Reputation: 560
I have a Glue job that outputs a .out file into S3. The format of this file is fine for training a TensorFlow model on SageMaker (using script mode), but I am struggling to parse this data when running a batch transform.
I'm using the input_handler and output_handler functions as per the preferred inference.py scripting approach that is recommended, but I'm not exactly sure if I should treat the .out file as application/json, or text/csv, or something else entirely.
Example of the inference.py file: https://github.com/awslabs/amazon-sagemaker-examples/blob/master/sagemaker_batch_transform/tensorflow_cifar-10_with_inference_script/code/inference.py
Upvotes: 0
Views: 684
Reputation: 558
What the input_handler should do depends on the data format of the .out file.
Batch Transform takes the data in that .out file, puts it into the request payload of an HTTP request, and sends that request to the input_handler
. For example, if your .out file is line-separated JSON, your input_handler should read the data from the request just like it would read the same data from a file.

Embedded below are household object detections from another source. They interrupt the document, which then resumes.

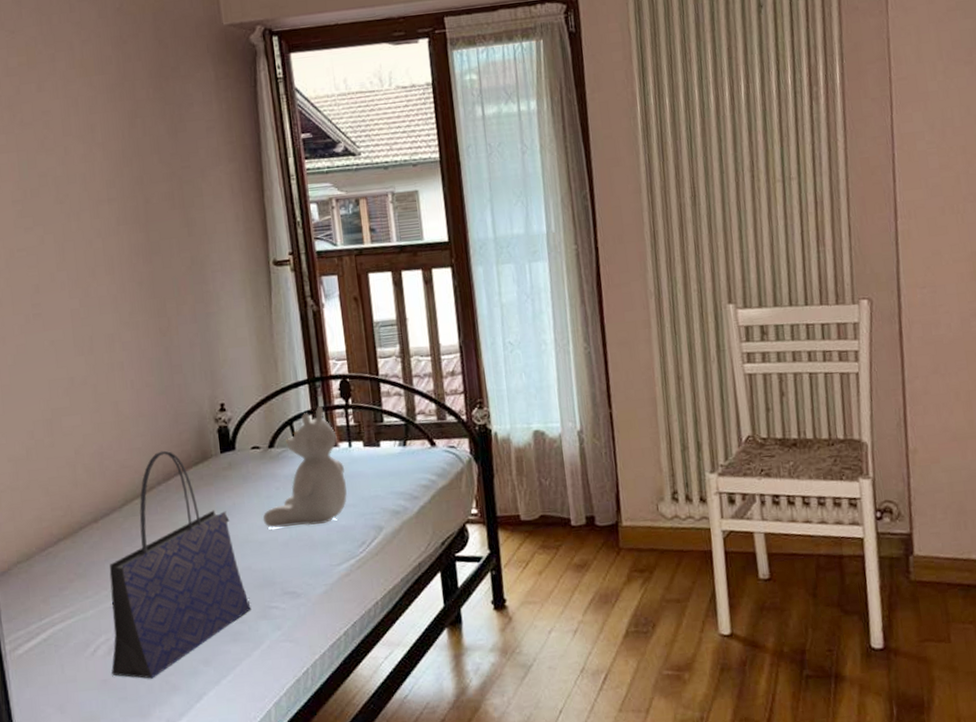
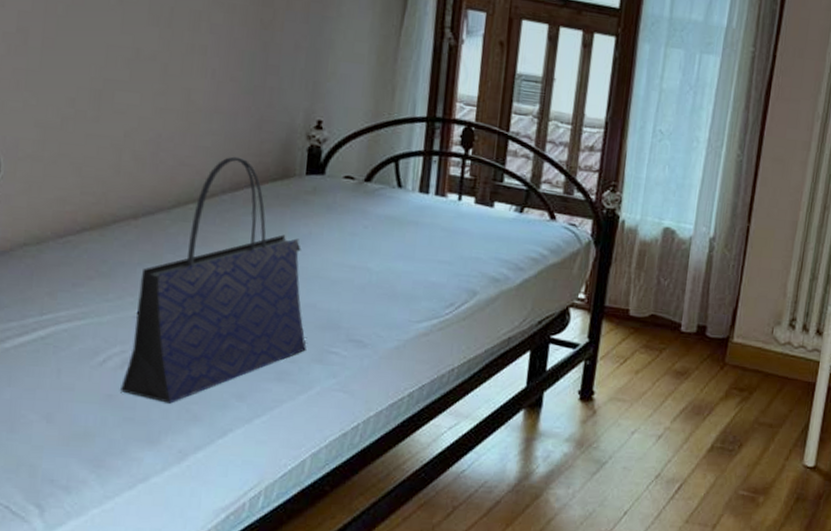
teddy bear: present [262,405,347,528] -> none [340,148,448,276]

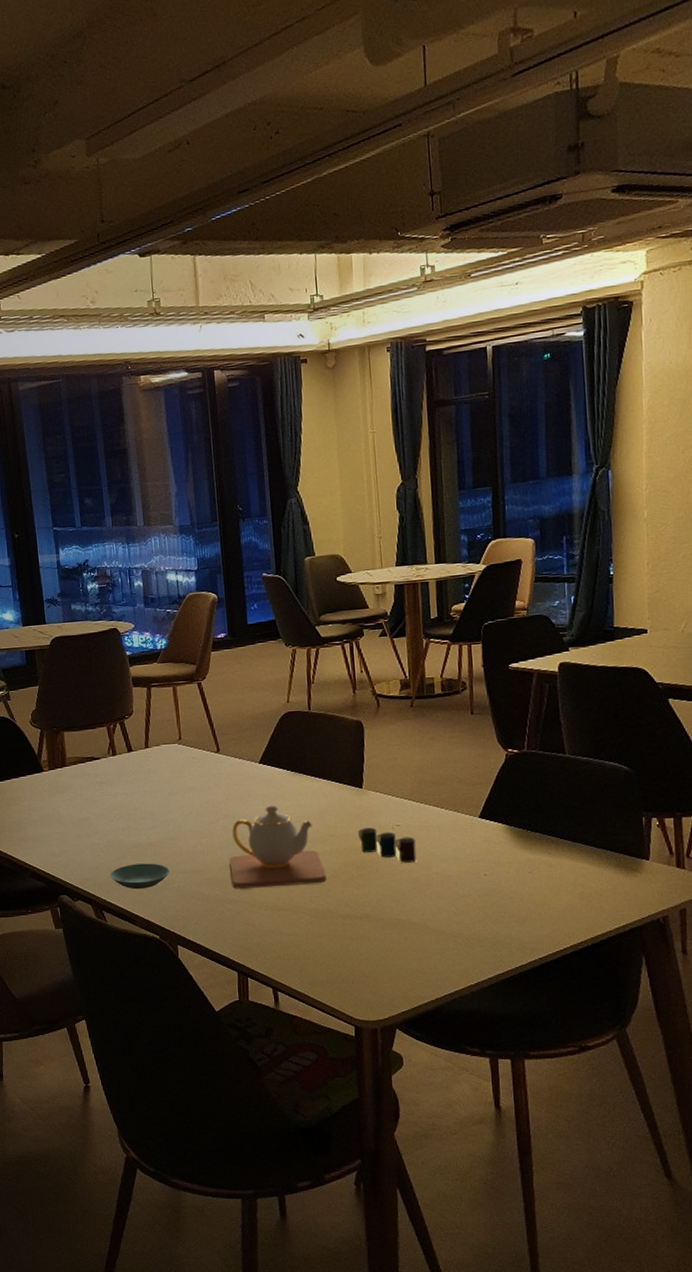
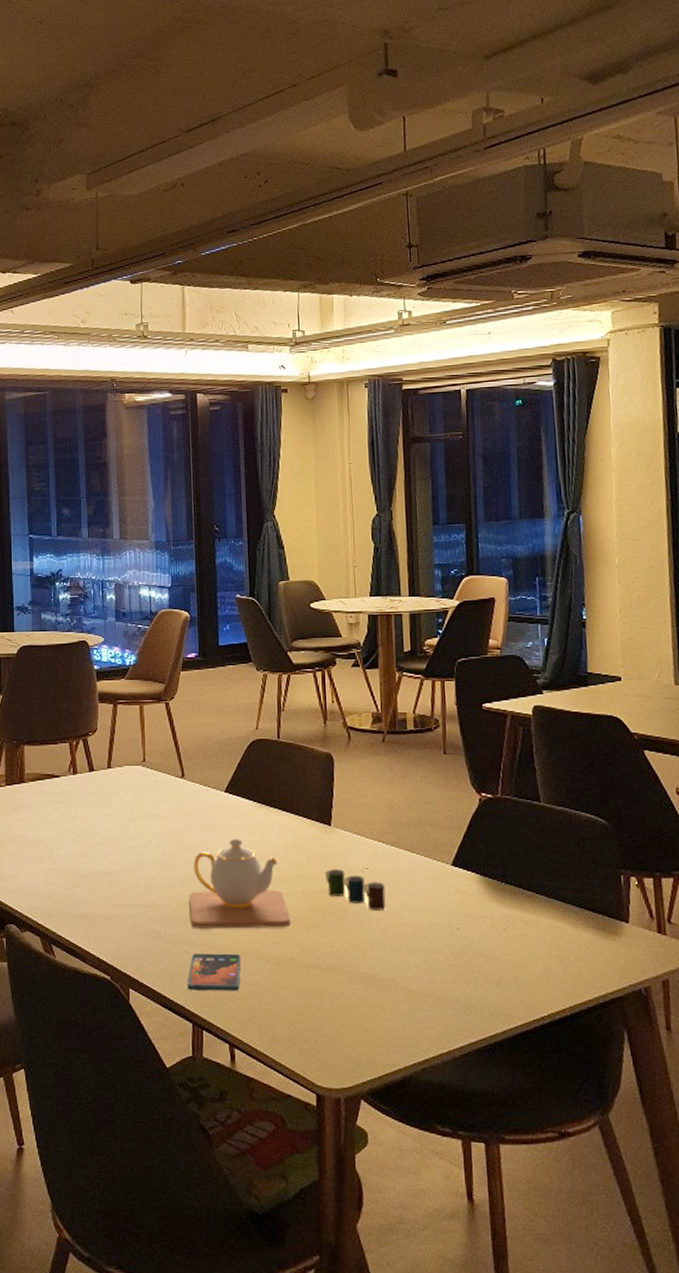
saucer: present [110,863,170,890] -> none [62,894,126,923]
smartphone: none [231,910,281,944] -> present [187,954,241,991]

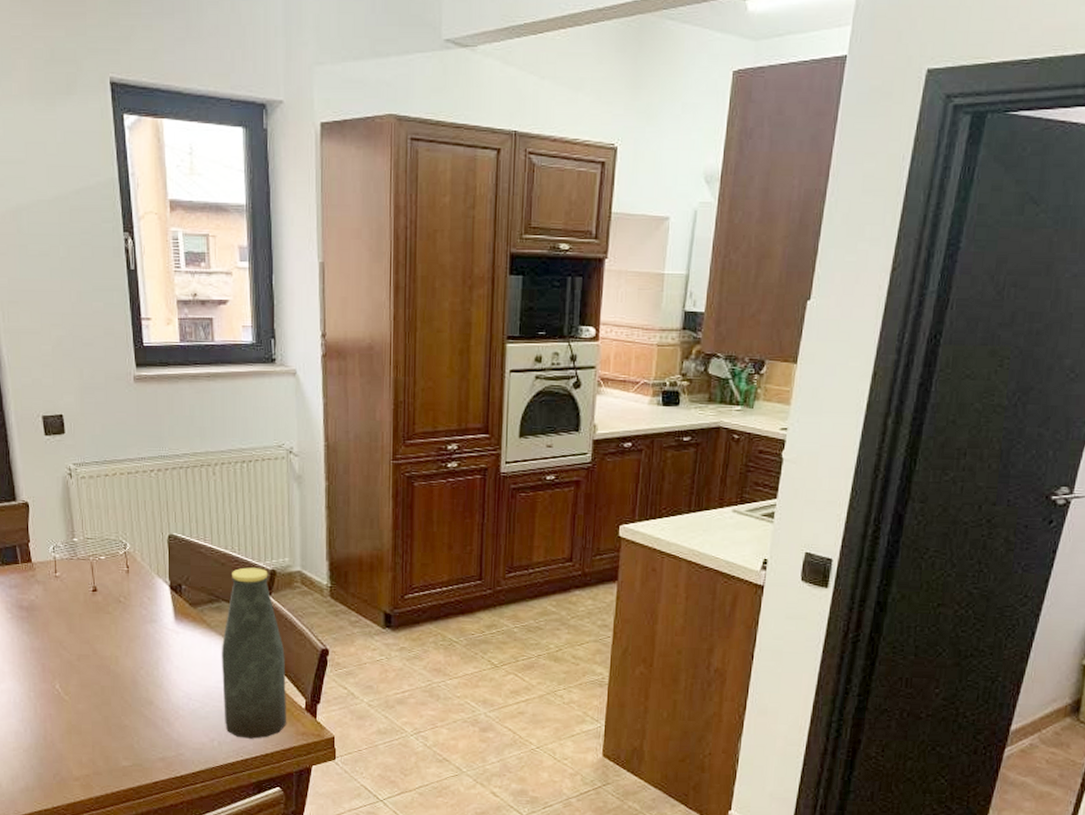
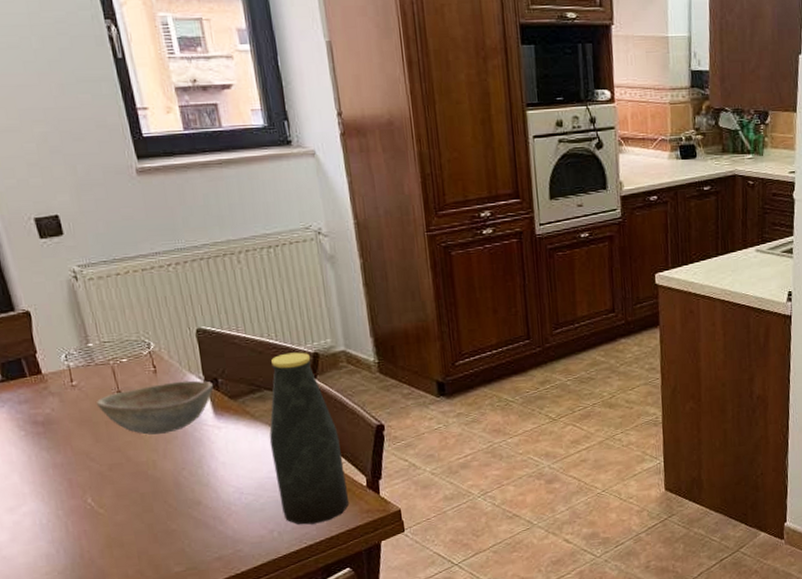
bowl: none [73,583,177,632] -> present [96,380,214,435]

Batch can also split the data by certain characters and send chunks or individual records to the model server, in which case your input_handler would handle those individual chunks or records.
If you know the data format of your .out format, you can leave out the content type from the handler. The content type a string that Batch Transform adds to requests to let the model server switch what it does based on the data format, but the meaning of that string (whether it's "application/json" or "application/foo") doesn't change the behavior of Batch or the model server.
Upvotes: 1